De manera que la Sala concluye en señalar que una casación y la consecuente reposición de la causa al estado de nueva admisión y notificación al Fiscal del Ministerio Público bajo este contexto, sería totalmente inútil, pues la reposición no es una sanción que se debe aplicar ante cualquier falla acaecida en la sustanciación del procedimiento, ya que la misma debe ser excepcional, pues no debe ser acordada si no lleva por efecto corregir un vicio que afecte el ejercicio del derecho a la defensa de las partes en el proceso, y sobre todo, que esa reposición tenga realmente una utilidad procesal.

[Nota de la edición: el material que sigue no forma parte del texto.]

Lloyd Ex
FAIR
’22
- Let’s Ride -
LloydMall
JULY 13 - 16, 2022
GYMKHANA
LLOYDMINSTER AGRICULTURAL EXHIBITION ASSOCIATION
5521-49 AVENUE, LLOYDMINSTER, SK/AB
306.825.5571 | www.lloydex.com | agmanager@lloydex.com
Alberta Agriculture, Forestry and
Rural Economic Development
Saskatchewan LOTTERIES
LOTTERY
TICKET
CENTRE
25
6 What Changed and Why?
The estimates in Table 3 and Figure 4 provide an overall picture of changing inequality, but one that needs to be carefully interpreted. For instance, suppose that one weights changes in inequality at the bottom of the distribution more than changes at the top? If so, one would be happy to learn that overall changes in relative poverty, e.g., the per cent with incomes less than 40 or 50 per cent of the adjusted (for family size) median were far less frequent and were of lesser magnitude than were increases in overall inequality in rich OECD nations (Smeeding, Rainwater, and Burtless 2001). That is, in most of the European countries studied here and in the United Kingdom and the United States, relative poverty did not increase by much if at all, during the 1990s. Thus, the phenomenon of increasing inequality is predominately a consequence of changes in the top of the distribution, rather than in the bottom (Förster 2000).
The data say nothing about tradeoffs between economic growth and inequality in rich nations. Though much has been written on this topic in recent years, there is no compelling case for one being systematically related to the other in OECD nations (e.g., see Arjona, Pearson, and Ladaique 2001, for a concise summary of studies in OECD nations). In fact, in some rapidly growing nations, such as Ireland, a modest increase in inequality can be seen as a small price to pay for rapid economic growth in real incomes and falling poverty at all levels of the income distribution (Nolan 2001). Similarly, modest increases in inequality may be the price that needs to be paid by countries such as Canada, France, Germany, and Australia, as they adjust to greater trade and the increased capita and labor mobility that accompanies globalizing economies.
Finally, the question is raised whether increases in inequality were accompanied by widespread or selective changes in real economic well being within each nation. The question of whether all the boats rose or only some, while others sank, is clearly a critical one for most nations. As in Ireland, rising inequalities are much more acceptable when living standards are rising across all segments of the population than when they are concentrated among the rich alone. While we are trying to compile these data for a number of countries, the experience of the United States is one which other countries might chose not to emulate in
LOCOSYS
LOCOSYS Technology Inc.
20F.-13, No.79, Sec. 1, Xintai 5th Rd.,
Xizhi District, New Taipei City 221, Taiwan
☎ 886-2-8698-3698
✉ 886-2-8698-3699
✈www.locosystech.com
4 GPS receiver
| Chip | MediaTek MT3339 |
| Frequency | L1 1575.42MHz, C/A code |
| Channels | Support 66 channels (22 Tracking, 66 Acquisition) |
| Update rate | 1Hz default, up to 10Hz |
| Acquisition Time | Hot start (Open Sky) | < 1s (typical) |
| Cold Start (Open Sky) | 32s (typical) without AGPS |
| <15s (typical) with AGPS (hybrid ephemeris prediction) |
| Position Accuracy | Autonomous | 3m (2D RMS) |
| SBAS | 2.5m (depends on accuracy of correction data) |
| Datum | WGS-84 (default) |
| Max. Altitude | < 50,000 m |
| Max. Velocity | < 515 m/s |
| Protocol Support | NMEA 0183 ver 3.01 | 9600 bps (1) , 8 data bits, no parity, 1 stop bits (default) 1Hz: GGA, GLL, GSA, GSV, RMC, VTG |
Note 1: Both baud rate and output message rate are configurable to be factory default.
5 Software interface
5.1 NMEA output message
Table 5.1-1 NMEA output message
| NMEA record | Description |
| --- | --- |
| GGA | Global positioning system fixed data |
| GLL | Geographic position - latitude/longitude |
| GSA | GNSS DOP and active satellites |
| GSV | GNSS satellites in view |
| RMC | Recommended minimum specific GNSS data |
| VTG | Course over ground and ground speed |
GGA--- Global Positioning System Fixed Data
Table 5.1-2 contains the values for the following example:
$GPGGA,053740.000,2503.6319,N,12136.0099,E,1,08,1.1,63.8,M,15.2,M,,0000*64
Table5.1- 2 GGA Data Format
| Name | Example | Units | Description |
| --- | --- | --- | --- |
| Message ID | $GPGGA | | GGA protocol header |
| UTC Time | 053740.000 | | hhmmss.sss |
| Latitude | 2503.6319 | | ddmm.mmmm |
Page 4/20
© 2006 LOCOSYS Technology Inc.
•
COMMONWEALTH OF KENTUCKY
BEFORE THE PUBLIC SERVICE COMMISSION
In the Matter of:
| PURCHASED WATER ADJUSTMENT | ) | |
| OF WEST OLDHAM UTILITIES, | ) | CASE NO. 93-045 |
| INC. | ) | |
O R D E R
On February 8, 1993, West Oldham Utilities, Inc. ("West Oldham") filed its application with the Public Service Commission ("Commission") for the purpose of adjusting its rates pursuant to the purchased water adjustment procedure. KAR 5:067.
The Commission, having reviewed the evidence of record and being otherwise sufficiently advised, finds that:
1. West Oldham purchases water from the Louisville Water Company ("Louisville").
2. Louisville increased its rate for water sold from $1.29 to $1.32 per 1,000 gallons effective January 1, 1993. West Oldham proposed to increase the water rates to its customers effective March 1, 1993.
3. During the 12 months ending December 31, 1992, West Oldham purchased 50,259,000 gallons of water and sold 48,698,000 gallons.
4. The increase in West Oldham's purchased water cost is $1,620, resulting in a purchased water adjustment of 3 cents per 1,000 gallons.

En adición a lo antes expuesto, es importante asentar que la Sala en el análisis de la denuncia, no halló expresión alguna por parte del recurrente en casación sobre la forma precisa en la cual la omisión de notificación al representante del Ministerio Público le haya ocasionado alguna lesión a su derecho a la defensa y al debido proceso.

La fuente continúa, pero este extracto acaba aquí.